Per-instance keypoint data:
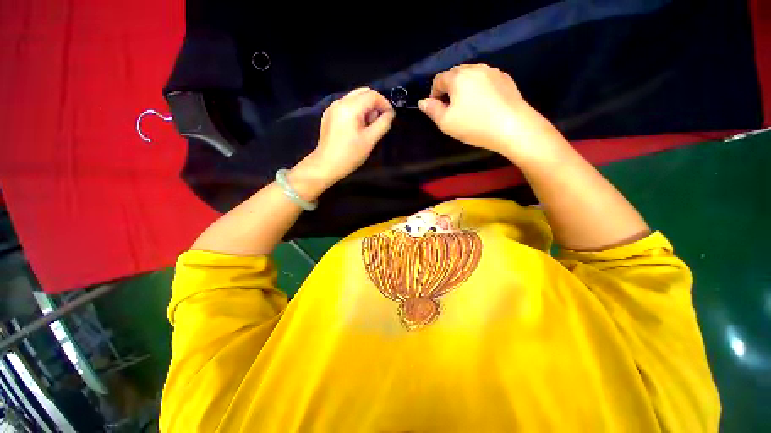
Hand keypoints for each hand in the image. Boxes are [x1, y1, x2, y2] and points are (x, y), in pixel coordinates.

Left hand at [299, 87, 394, 186]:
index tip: (390, 116)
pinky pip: (347, 106)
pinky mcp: (329, 115)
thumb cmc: (350, 155)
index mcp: (350, 107)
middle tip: (379, 121)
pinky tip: (357, 128)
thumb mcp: (370, 140)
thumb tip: (390, 113)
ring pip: (354, 98)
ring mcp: (332, 108)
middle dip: (375, 104)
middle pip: (362, 92)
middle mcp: (339, 102)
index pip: (372, 95)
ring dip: (366, 108)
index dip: (384, 103)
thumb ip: (382, 124)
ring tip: (369, 127)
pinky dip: (356, 111)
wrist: (326, 165)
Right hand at [419, 64, 554, 159]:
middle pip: (455, 74)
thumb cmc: (474, 125)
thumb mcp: (446, 122)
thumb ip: (432, 110)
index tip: (436, 108)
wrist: (512, 127)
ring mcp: (492, 71)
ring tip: (468, 106)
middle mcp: (475, 68)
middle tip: (452, 108)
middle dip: (449, 89)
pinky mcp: (505, 79)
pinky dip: (480, 88)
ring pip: (472, 76)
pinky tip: (484, 104)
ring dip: (465, 88)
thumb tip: (422, 102)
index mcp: (458, 77)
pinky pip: (486, 80)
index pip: (439, 79)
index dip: (434, 93)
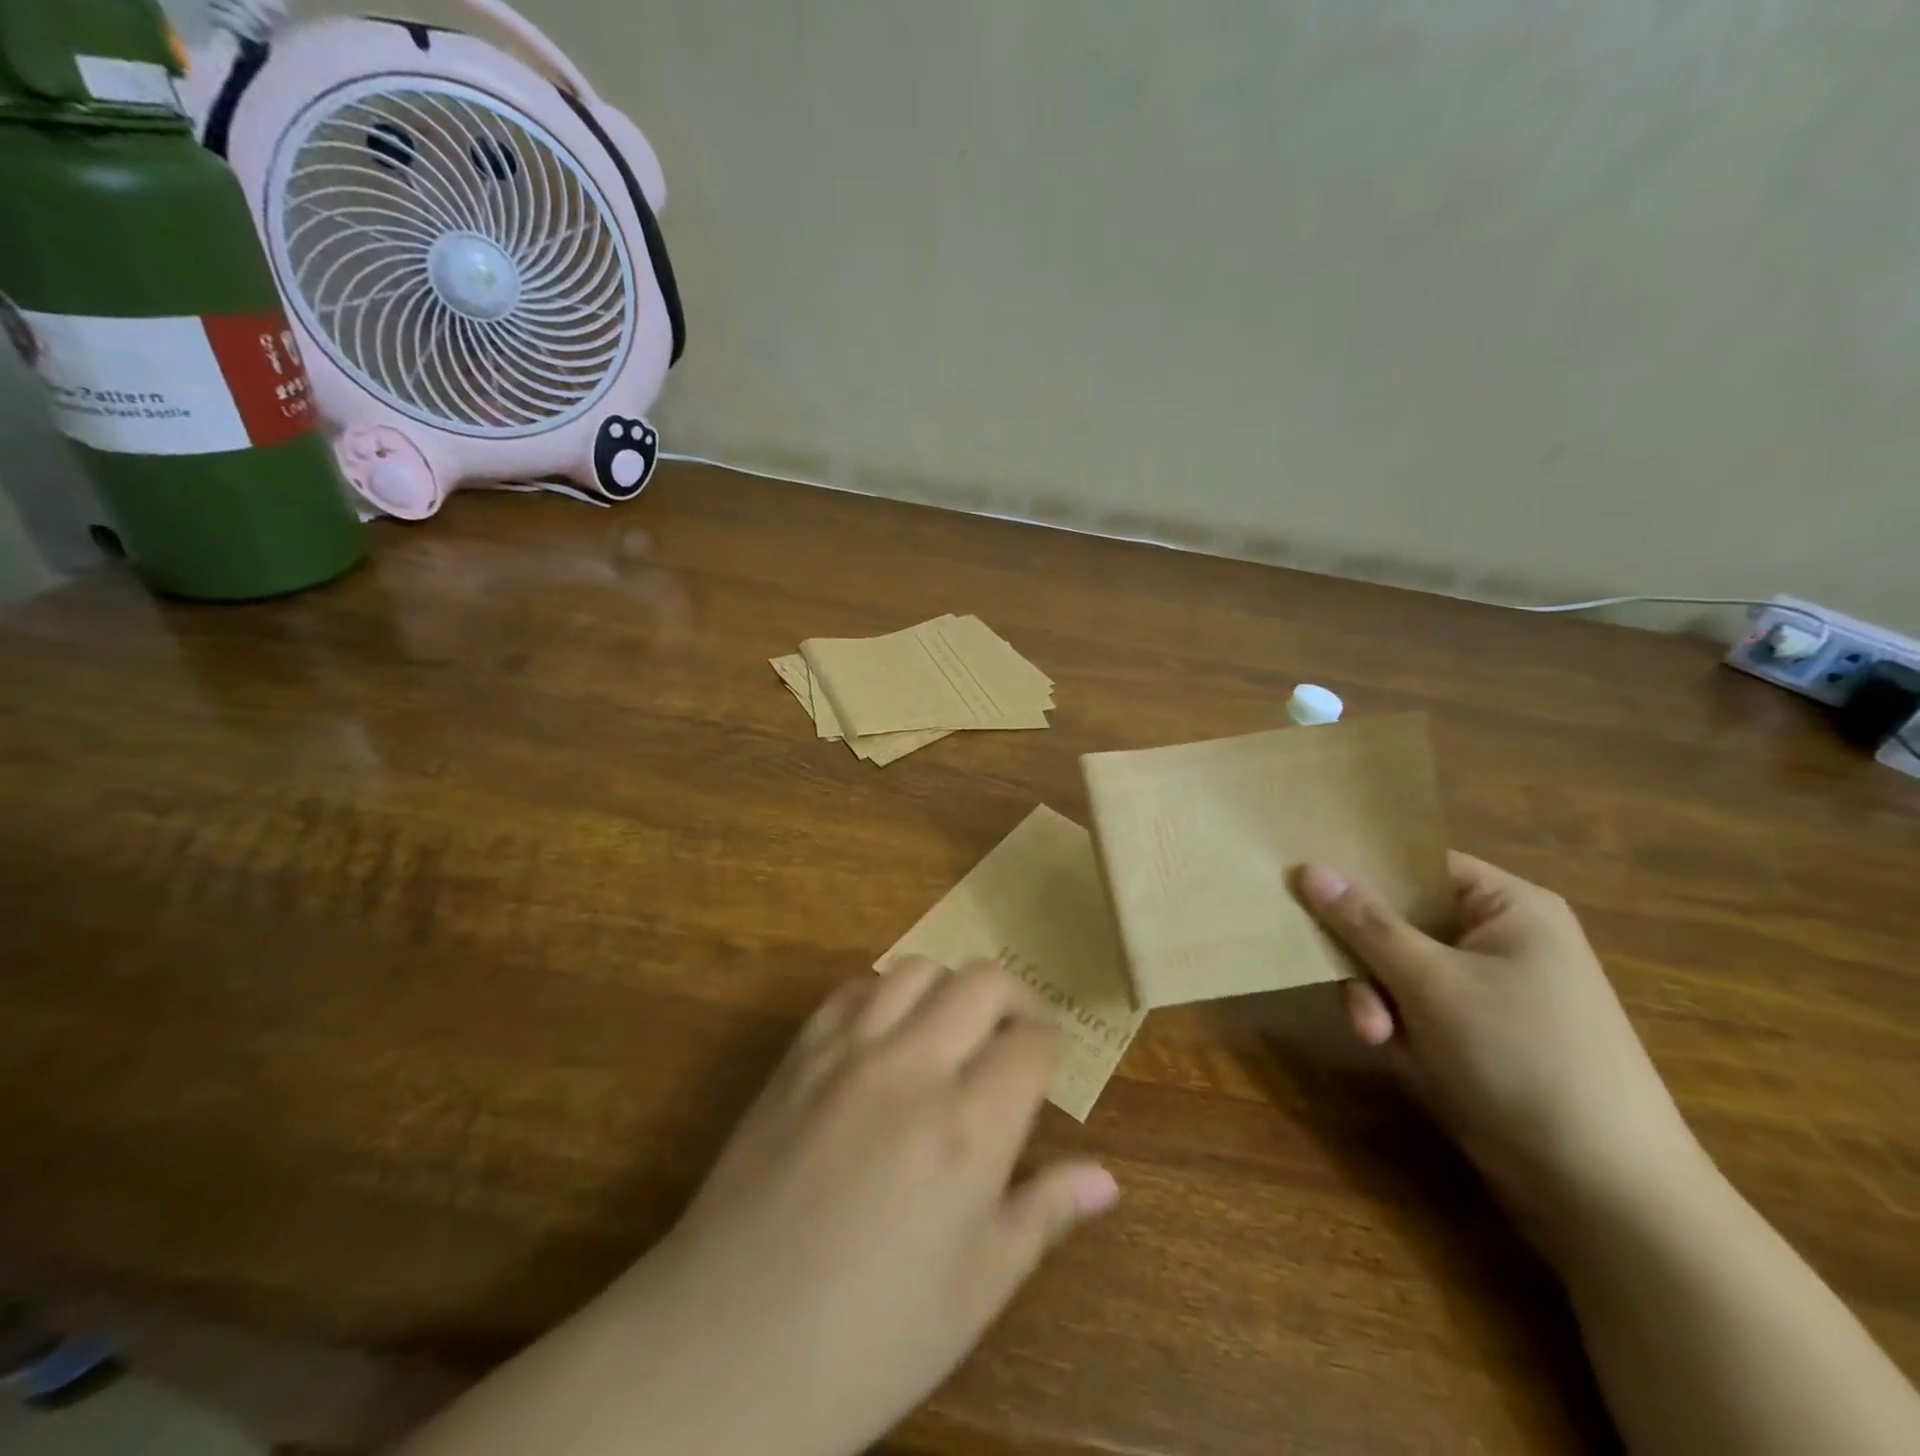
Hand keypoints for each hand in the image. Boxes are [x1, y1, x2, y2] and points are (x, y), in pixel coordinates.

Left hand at [613, 958, 1118, 1455]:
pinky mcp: (799, 1053)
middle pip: (983, 981)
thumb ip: (1044, 1216)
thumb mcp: (974, 1292)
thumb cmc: (867, 1339)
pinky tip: (885, 1034)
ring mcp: (849, 1051)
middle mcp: (913, 1066)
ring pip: (918, 969)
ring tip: (951, 1030)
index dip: (1050, 1047)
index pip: (1032, 1042)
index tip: (1047, 1067)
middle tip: (1012, 1037)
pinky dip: (884, 994)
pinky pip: (853, 989)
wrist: (722, 1347)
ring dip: (948, 988)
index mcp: (969, 1127)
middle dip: (1013, 999)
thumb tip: (1107, 1180)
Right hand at [1295, 853, 1709, 1241]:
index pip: (1416, 863)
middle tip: (1344, 982)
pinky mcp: (1469, 1033)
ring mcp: (1482, 989)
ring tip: (1377, 1037)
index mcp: (1506, 907)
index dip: (1361, 870)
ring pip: (1393, 967)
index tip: (1304, 883)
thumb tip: (1308, 866)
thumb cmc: (1523, 1056)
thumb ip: (1364, 922)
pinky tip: (1395, 1055)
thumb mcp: (1432, 982)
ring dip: (1374, 998)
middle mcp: (1495, 939)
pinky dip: (1393, 1026)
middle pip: (1397, 918)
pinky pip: (1408, 1007)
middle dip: (1366, 956)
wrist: (1602, 1191)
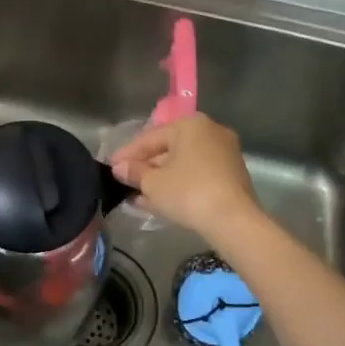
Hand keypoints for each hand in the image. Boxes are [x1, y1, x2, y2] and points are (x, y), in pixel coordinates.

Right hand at [109, 114, 260, 243]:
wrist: (233, 220)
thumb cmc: (188, 192)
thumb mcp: (153, 183)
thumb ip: (134, 172)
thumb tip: (120, 168)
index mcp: (190, 125)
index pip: (150, 137)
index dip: (127, 154)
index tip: (111, 167)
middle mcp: (210, 132)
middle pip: (168, 149)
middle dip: (146, 167)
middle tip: (125, 182)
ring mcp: (224, 154)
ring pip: (183, 164)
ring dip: (161, 179)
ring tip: (138, 196)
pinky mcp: (231, 175)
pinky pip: (197, 175)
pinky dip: (179, 185)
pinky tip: (160, 201)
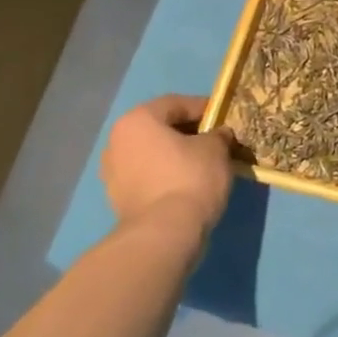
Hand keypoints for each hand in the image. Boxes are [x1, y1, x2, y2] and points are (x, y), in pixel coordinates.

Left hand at [100, 95, 233, 238]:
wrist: (164, 233)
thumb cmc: (190, 177)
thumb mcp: (216, 147)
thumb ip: (218, 134)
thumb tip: (218, 135)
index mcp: (137, 120)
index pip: (176, 103)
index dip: (204, 107)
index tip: (225, 117)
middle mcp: (117, 141)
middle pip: (160, 128)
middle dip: (188, 132)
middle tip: (216, 139)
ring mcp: (113, 172)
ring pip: (152, 153)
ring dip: (176, 154)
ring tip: (204, 163)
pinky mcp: (118, 199)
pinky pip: (148, 175)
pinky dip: (166, 174)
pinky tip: (188, 183)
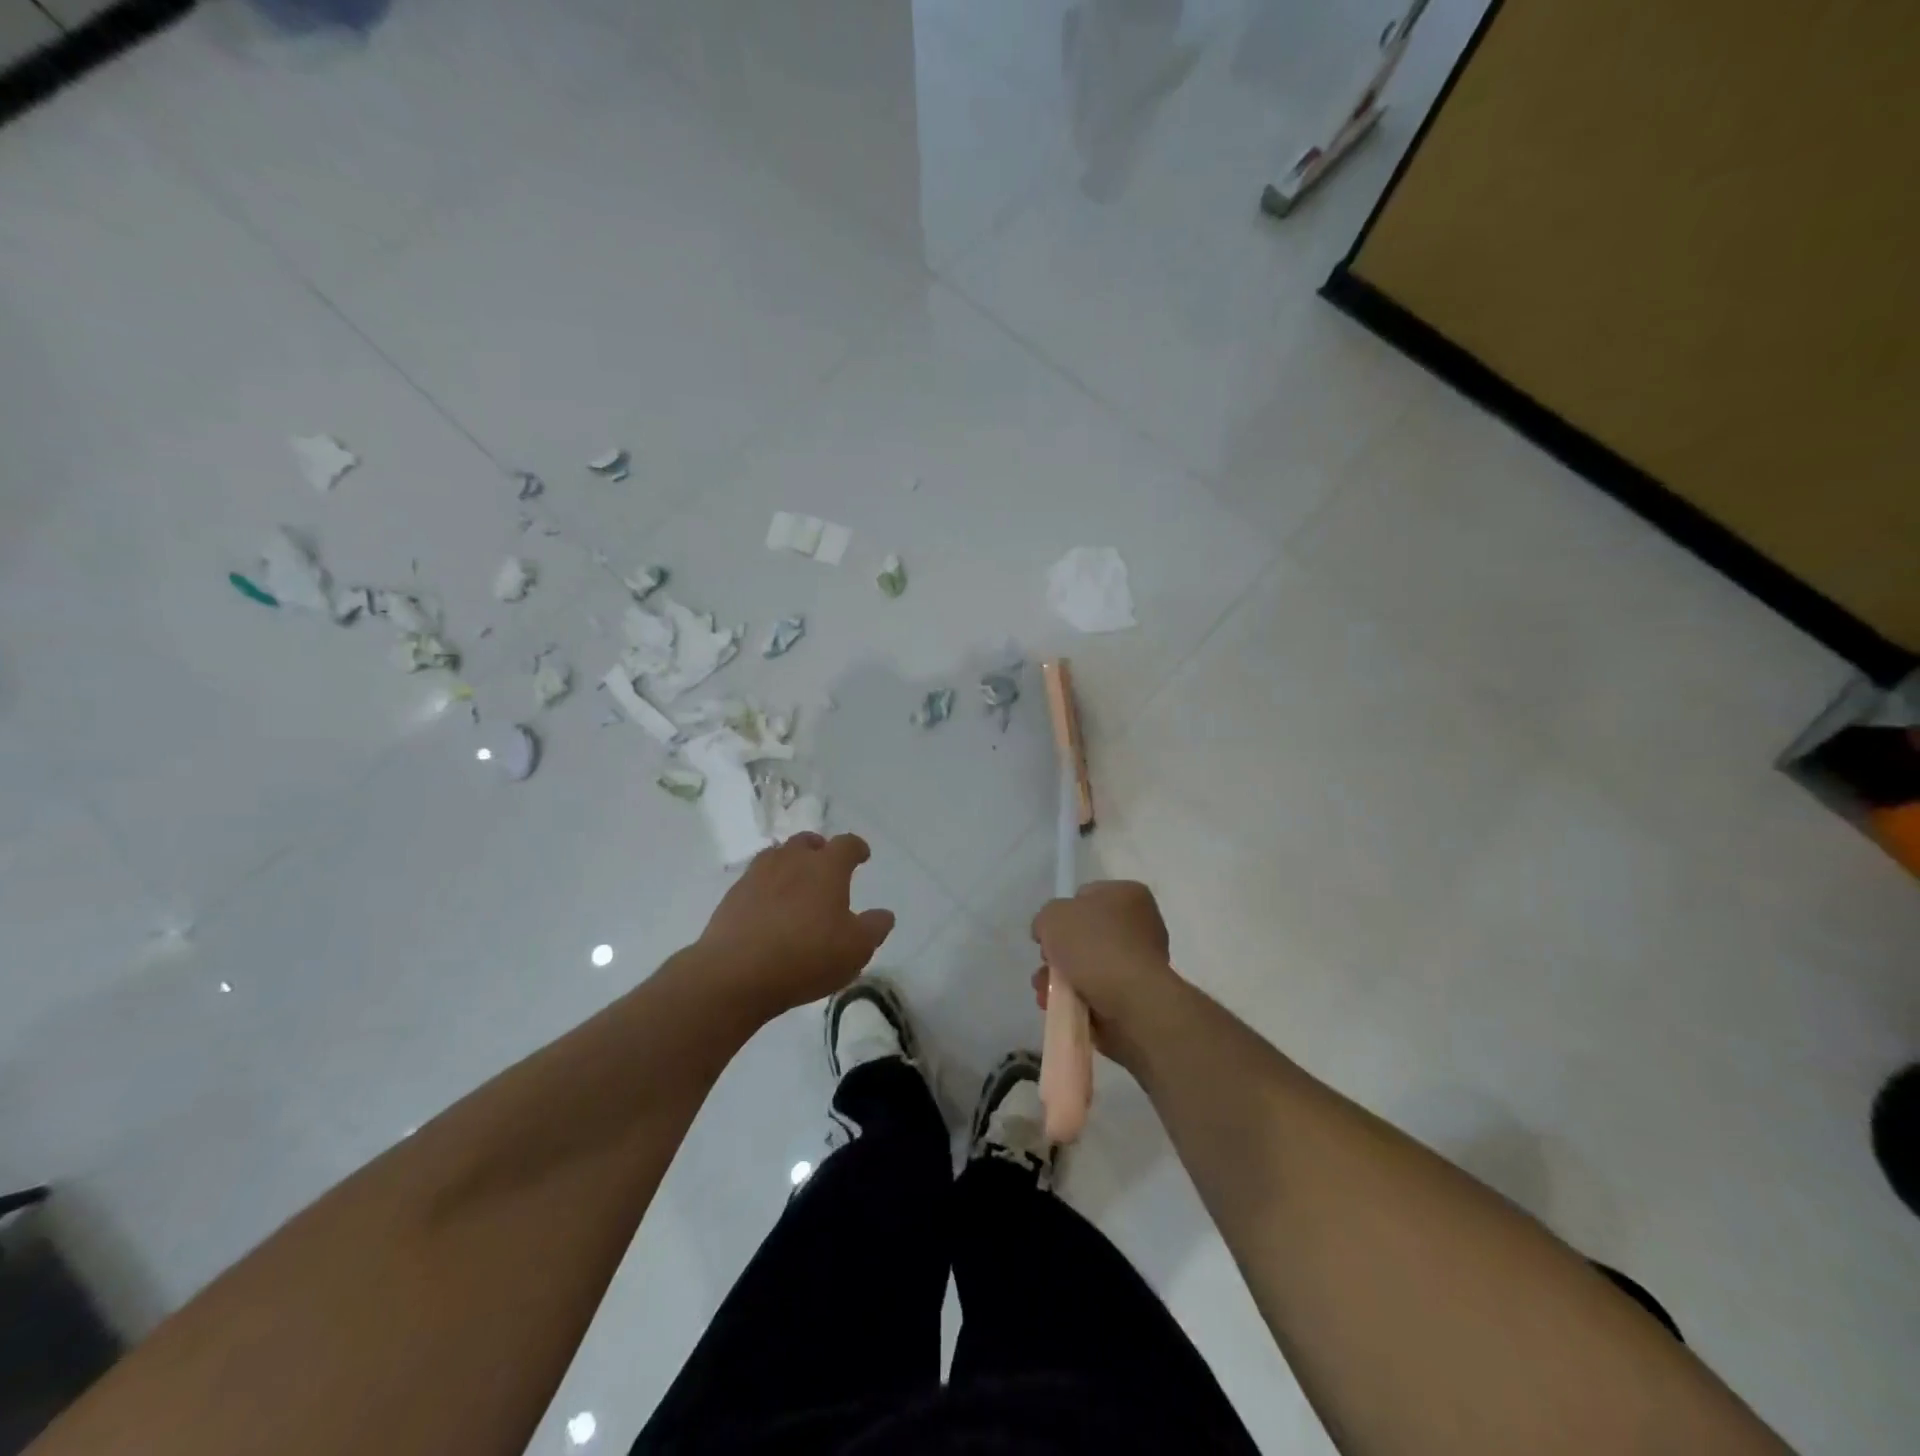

● **Task to complete**:
All that is wanted is an exact copy of the lines above from the one with "index dip: (127, 154)" through the one with "pinky pip: (197, 175)", with both ends included.

● **Result**:
index dip: (127, 154)
index tip: (111, 167)
middle mcp: (210, 132)
middle pip: (168, 149)
middle dip: (146, 167)
middle tip: (125, 182)
ring mcp: (224, 154)
ring pip: (183, 164)
ring dip: (161, 179)
ring tip: (138, 196)
pinky mcp: (231, 175)
pinky pip: (197, 175)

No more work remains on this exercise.